* Vorgegebener Text *
□ □ □ □ □

Auf der anderen Seite des Tunnels empfängt uns ein hübsches Grau am Himmel, eigentlich ist kein Himmel zu sehen. Egal, es regnet nicht. Wir fahren lange bergab, es wird noch dunkler, dann fängt es doch an zu regnen, eher zu schütten. Wir sind froh, alles im trockenen zu haben. Nach knapp 300 KM kommen wir in der Nähe von Asti an, die neue Behausung ist schnell gefunden.

Es ist ein Agriturismo und beziehen ein Apartment. Nachdem alles verräumt ist, diesmal mit System im Schrank, geht es nach Asti Grundnahrungsmittel kaufen, ein Supermarkt wird gesucht. Was normalerweise recht einfach ist, entpuppt sich deutlich schwieriger. Die Spontansuche wird ergebnislos aufgegeben, mittels Handy finden wir dann einen großen Supermarkt. Natürlich nur eine Straße weiter. Auf dem Rückweg sehen wir dann gleich am Eingang von Asti auch einen großen Supermarkt, vielleicht sind wir doch zu müde. Noch die guten eingekauften Sachen gegessen (Gibt es Käse? Ja, warum …), danach legen wir die Füße hoch, der Tag ist vorbei.


Sonntag, 17.09.2023

Wir hatten am Abend davor beschlossen, dass ausgeschlafen werden sollte. Das hat auch so lange angehalten, bis mittels eines Laubbläser vor unserem Fenster der Hof gekehrt wurde. Dann eben nicht, ein selbstgemachtes Frühstück macht aber alles wieder wett. Heute kein Motorrad, da wir uns gestern zum Mittag im Restaurant angemeldet haben. Es gibt Menü, die Getränke können ausgewählt werden, der Rest ist Überraschung, wie bei vielen Agriturismo üblich.

Wie geht so etwas in Italien ab? Eigentlich ganz einfach. An den Tisch setzen, Getränke auswählen und dann kommt das Essen. Etwas Zeit mitbringen, sei angemerkt.

OK, dass mit dem Getränk gestaltet sich dann doch etwas spannend, das Wasser ist schnell entschieden: tot oder lebendig. Beim Wein, wir sind ja in Italien, kommen wir nicht schnell zu einer Entscheidung. Unser Restaurantbesitzer nimmt uns an die Hand, wir kommen in den Raum, in dem die Weine ausgestellt werden. Etwas überfordert nehme ich die ultimative Frage des Kenners in den Mund: Welcher Wein denn aus der Gegend käme. Mit gekonnter Mimik, ich bin entlarvt, zeigt er auf das komplette Regal. Zweiter Versuch: Welche Empfehlung er denn zu dem Essen geben würde? Er zeigt eine Flasche, wir beschließen spontan die Empfehlung anzunehmen. Keine weiteren Fragen.

Es ist 1 Uhr mittags, uns überrascht, dass die meisten der anderen Gäste pünktlich eintreffen. Wir bekommen einen kleinen Tisch auf der Terrasse zugewiesen, alles so, wie wir es mögen.

Dann geht es los, vor jedem Gang die Frage, was es denn werden könnte.

□ □ □ □ □

* Datensätze *
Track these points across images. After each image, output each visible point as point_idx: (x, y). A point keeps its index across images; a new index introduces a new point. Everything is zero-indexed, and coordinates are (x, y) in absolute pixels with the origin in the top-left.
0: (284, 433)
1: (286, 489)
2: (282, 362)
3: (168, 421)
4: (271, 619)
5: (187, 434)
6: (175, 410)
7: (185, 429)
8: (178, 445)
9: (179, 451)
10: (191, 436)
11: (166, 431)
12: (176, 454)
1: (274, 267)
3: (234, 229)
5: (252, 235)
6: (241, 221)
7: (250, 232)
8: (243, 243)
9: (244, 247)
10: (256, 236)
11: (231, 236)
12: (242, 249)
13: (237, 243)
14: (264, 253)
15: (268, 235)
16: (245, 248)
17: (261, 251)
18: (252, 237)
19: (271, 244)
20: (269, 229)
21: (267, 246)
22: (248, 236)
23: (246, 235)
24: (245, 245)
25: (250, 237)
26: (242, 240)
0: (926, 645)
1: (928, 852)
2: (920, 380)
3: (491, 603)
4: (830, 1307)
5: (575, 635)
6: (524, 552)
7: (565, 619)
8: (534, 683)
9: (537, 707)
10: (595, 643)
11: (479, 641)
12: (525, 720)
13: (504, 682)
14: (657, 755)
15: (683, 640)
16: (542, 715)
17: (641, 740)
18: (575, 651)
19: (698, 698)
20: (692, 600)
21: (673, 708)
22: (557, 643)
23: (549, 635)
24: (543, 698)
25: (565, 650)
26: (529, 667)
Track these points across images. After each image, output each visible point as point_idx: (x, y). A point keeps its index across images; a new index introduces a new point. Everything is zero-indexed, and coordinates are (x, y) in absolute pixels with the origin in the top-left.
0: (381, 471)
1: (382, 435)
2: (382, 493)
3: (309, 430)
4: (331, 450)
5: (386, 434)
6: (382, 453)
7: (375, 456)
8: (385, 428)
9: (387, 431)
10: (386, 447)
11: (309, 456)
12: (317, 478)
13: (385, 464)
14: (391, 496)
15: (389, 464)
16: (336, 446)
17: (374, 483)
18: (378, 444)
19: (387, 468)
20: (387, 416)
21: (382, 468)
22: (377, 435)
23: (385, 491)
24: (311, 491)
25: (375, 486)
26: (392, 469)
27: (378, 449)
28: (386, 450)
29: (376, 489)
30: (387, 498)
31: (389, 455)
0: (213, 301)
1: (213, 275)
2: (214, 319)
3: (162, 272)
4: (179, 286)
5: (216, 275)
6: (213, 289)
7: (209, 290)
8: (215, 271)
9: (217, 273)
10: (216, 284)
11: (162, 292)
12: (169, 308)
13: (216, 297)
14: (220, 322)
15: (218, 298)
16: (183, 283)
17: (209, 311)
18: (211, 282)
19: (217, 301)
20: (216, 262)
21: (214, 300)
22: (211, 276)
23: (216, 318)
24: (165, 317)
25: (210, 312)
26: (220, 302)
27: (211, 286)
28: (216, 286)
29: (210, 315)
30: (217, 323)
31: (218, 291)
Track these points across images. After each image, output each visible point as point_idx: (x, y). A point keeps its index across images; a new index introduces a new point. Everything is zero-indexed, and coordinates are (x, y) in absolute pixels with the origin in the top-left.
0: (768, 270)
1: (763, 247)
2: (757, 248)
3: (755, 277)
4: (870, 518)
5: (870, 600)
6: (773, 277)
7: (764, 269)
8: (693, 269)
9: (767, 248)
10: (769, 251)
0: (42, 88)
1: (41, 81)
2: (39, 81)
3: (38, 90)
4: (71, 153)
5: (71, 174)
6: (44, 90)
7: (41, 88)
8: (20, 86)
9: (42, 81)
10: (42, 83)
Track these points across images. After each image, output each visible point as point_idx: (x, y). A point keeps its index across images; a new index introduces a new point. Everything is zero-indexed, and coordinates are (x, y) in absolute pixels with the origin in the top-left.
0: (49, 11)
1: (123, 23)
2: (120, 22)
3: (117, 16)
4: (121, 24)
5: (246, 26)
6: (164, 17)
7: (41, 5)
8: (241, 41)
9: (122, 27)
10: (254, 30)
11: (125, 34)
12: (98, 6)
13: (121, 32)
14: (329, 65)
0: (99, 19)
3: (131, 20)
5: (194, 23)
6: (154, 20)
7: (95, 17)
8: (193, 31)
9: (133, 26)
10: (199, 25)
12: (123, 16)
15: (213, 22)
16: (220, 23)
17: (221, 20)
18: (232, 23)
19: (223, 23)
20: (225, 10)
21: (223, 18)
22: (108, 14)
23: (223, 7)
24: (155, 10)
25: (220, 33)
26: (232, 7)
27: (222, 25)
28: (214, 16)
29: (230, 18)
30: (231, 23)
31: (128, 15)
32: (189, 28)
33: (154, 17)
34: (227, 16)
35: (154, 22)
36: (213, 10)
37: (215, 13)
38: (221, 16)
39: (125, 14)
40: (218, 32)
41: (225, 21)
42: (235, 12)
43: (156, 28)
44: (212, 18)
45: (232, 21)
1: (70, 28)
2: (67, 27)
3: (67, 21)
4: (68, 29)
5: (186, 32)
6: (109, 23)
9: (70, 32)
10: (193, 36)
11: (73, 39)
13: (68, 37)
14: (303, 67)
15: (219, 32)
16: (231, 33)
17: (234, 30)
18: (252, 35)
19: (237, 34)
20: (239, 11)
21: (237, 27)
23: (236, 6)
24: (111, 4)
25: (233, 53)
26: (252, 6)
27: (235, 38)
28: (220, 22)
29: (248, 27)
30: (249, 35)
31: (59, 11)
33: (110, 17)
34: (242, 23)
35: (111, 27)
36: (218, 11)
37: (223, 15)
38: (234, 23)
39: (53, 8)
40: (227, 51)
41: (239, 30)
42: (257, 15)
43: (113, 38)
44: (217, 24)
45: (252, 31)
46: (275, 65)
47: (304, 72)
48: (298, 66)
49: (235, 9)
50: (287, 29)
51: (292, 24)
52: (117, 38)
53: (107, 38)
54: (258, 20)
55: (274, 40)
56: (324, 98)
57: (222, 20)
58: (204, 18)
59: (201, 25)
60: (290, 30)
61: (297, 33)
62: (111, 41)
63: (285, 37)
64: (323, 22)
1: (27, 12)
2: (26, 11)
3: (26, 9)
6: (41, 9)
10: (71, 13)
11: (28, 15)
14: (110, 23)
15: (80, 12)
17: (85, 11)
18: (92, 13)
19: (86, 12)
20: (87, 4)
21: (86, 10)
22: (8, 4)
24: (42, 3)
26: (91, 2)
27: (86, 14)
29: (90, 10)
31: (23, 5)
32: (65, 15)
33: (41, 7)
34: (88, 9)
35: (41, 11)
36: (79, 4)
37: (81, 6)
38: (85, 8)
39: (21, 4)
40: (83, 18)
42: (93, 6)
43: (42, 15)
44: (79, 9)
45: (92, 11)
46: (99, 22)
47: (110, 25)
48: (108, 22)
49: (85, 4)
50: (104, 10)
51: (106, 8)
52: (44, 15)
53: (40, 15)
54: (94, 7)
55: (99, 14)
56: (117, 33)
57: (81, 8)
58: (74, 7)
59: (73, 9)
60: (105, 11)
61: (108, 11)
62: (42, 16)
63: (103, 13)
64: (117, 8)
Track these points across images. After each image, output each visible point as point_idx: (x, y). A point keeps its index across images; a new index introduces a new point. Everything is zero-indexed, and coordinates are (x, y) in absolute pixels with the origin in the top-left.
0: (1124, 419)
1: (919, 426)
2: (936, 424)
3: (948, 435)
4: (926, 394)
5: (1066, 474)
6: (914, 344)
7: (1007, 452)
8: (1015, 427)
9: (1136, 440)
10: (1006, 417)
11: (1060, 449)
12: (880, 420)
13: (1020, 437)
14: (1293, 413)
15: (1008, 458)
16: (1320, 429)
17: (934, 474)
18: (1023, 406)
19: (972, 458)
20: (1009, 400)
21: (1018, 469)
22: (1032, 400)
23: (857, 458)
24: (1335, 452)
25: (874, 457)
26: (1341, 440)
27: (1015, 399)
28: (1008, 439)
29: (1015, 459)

□ □ □ □ □

* Zu erledigende Aufgaben *
[1] Nennen Sie alle Sätze aus dem Reisebericht, die mit einem Fragezeichen enden.
[2] Schreiben Sie aus dem Reisebericht den Abschnitt zwischen "Wie geht so" und "Keine weiteren Fragen." ab, beide eingeschlossen.

* Gelöste Aufgaben *
[1]
- Gibt es Käse?
- Wie geht so etwas in Italien ab?
- Welche Empfehlung er denn zu dem Essen geben würde?

[2]
Wie geht so etwas in Italien ab? Eigentlich ganz einfach. An den Tisch setzen, Getränke auswählen und dann kommt das Essen. Etwas Zeit mitbringen, sei angemerkt.

OK, dass mit dem Getränk gestaltet sich dann doch etwas spannend, das Wasser ist schnell entschieden: tot oder lebendig. Beim Wein, wir sind ja in Italien, kommen wir nicht schnell zu einer Entscheidung. Unser Restaurantbesitzer nimmt uns an die Hand, wir kommen in den Raum, in dem die Weine ausgestellt werden. Etwas überfordert nehme ich die ultimative Frage des Kenners in den Mund: Welcher Wein denn aus der Gegend käme. Mit gekonnter Mimik, ich bin entlarvt, zeigt er auf das komplette Regal. Zweiter Versuch: Welche Empfehlung er denn zu dem Essen geben würde? Er zeigt eine Flasche, wir beschließen spontan die Empfehlung anzunehmen. Keine weiteren Fragen.